Provided passage
<<<<
According to an embodiment, the electronic apparatus 100 is implemented as a server-client system, and the user terminal included in the electronic apparatus 100 is a wearable device and may be implemented as an HMD that displays a virtual environment image to a user and changes a corresponding image in response to the user's movement. The user terminal is equipped with a built-in/attached camera and may obtain a camera view image showing the real world, and may communicate with a server.

The electronic apparatus 100 may observe various body parts of the user through an input/output interface such as cameras installed therein, and may generate the results of the observation as a plurality of pieces of image data. In this case, the generated plurality of pieces of image data may be image data including information about the user's body parts observed in various directions from a first-person viewpoint.

The electronic apparatus 100 may receive a plurality of pieces of image data obtained by observing the user's body parts from a first-person viewpoint, and may generate the plurality of pieces of image data as limb heatmaps and joint heatmaps by using a heatmap estimator. In this case, the heatmaps represent per-pixel probabilistic 2D poses from a camera viewpoint, and according to an embodiment, two types of heatmaps for joints and limbs may be used. The limb heatmaps may represent a limb pose as a stereo pair, and the joint heatmaps may represent a joint pose as a stereo pair. In this case, the joint heatmaps follow the standard definition (see the paper by Jonathan Tompson, Ross Goroshin, Arjun Jain, Yann Le-Cun, and Christoph Bregler (2015). Efficient object localization using convolutional networks. In CVPR, pages 648-656. IEEE Computer Society) in which a pixel value represents the probability that a joint is at corresponding 2D coordinates. The limb heatmaps have two channels, and may be used to obtain a relational feature vector between two joints. The limb heatmaps may represent 3D information together with limb visibility with lines connecting the joints (see the paper by Tacho Kang, Kyungjin Lee, Jinrui Zhang, and Youngki Lee (2023). Ego3dpose: Capturing 3d cues from binocular egocentric views. In SIGGRAPH Asia 2023 Conference Papers, New York, NY, USA. Association for Computing Machinery).
>>>>
Supplied material
<<<<
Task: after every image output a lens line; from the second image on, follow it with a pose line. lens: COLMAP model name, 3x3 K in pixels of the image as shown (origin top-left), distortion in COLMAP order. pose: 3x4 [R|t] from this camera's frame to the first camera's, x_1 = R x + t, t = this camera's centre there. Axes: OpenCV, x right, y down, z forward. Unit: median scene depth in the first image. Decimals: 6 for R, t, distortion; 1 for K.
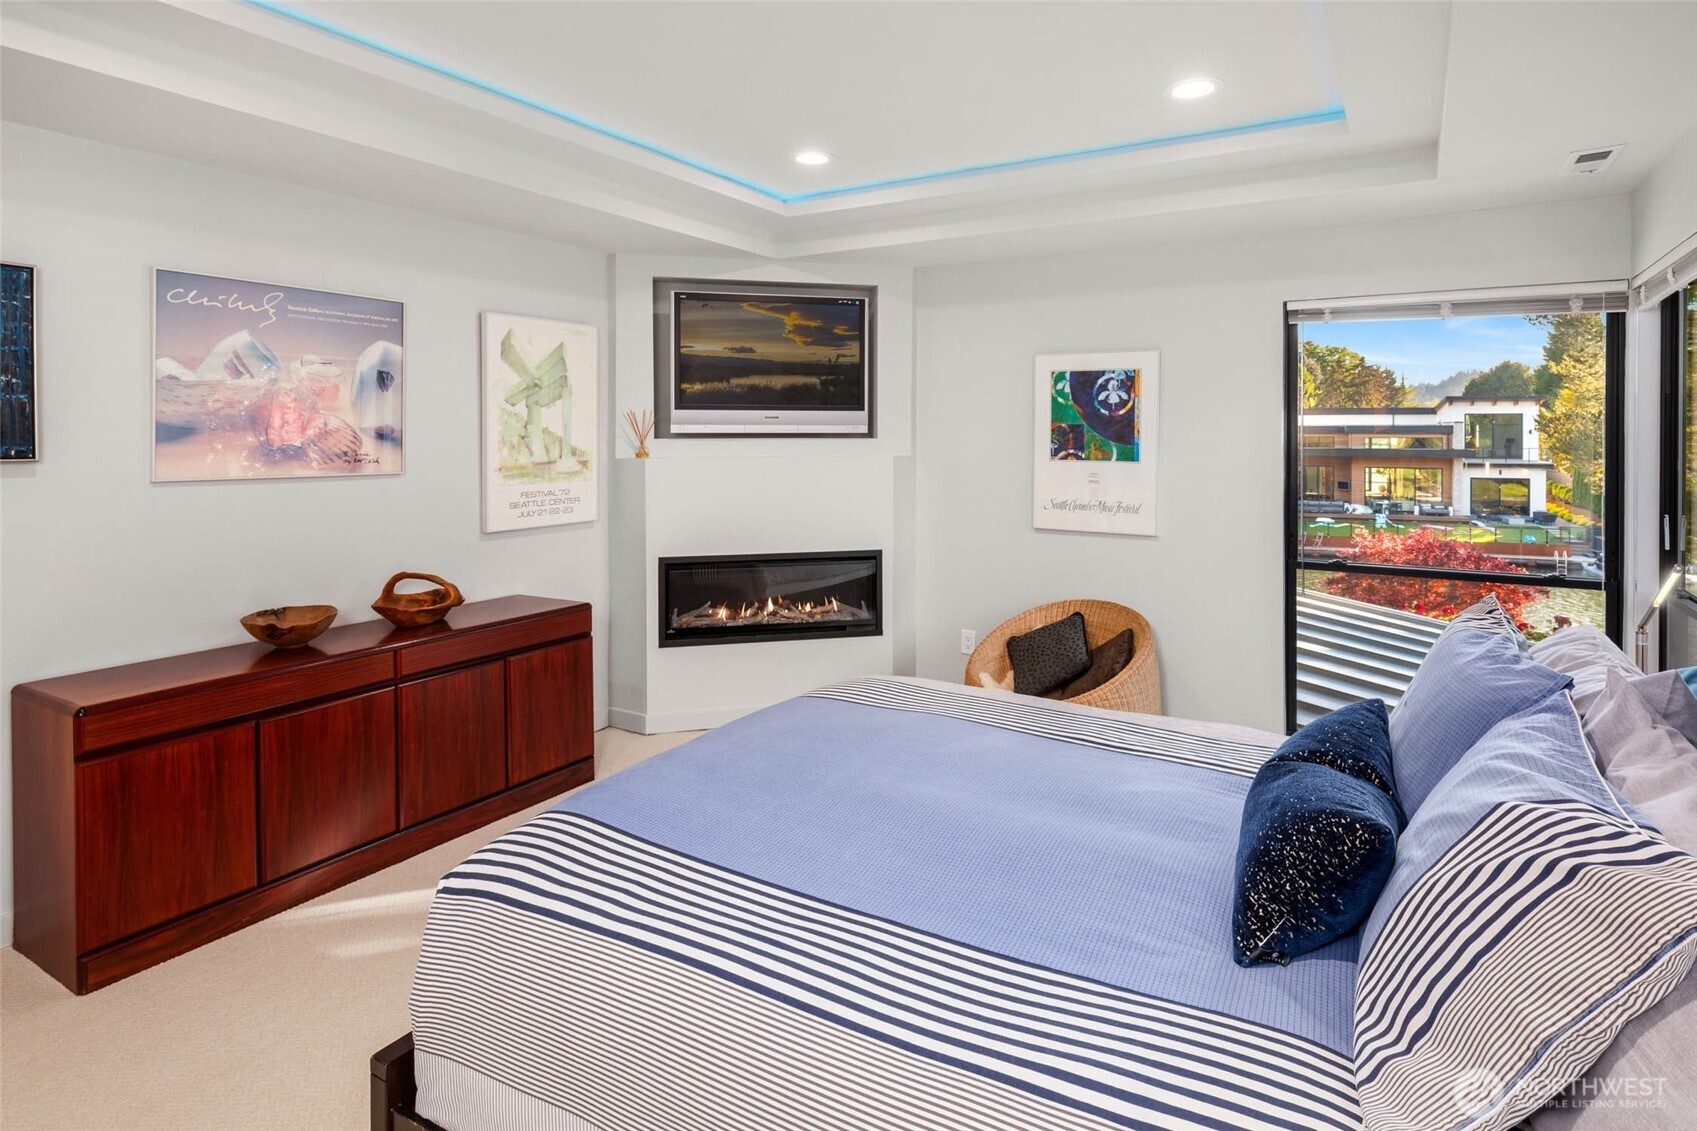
>>>>
Activities
1 - Please write out the passage on the electronic apparatus from "According to an embodiment, the" up to and including "with a server.".
2 - Answer these questions from the passage on the electronic apparatus:
(a) What kind of device is the user terminal in the server-client embodiment?
(b) How many channels do the limb heatmaps have?
(c) What do the heatmaps represent from a camera viewpoint?

Answers
1 -
According to an embodiment, the electronic apparatus 100 is implemented as a server-client system, and the user terminal included in the electronic apparatus 100 is a wearable device and may be implemented as an HMD that displays a virtual environment image to a user and changes a corresponding image in response to the user's movement. The user terminal is equipped with a built-in/attached camera and may obtain a camera view image showing the real world, and may communicate with a server.

2 -
(a) A wearable device, which may be implemented as an HMD.
(b) Two.
(c) Per-pixel probabilistic 2D poses.